* Saved entries
——

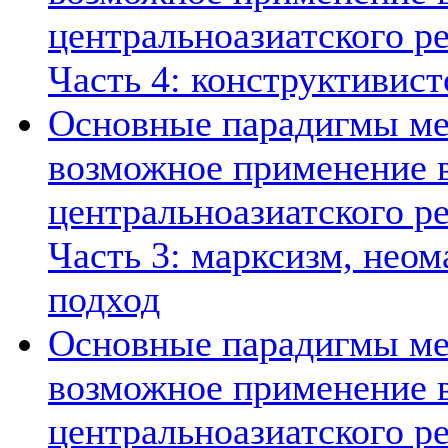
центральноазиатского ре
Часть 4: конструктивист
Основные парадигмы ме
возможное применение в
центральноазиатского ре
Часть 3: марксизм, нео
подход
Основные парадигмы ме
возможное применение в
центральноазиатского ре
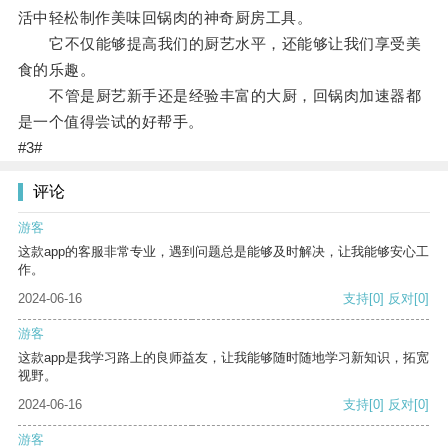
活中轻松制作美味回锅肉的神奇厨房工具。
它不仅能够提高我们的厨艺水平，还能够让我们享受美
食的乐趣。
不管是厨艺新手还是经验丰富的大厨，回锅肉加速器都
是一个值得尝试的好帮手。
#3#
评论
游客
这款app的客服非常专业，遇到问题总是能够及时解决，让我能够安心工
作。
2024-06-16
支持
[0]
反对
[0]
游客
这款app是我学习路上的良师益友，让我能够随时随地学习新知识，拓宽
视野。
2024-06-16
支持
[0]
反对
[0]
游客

——

* Job item
Would you copy each line above exactly as given, dropping any images?

* Exercise solution
центральноазиатского ре
Часть 4: конструктивист
Основные парадигмы ме
возможное применение в
центральноазиатского ре
Часть 3: марксизм, нео
подход
Основные парадигмы ме
возможное применение в
центральноазиатского ре
活中轻松制作美味回锅肉的神奇厨房工具。
它不仅能够提高我们的厨艺水平，还能够让我们享受美
食的乐趣。
不管是厨艺新手还是经验丰富的大厨，回锅肉加速器都
是一个值得尝试的好帮手。
#3#
评论
游客
这款app的客服非常专业，遇到问题总是能够及时解决，让我能够安心工
作。
2024-06-16
支持
[0]
反对
[0]
游客
这款app是我学习路上的良师益友，让我能够随时随地学习新知识，拓宽
视野。
2024-06-16
支持
[0]
反对
[0]
游客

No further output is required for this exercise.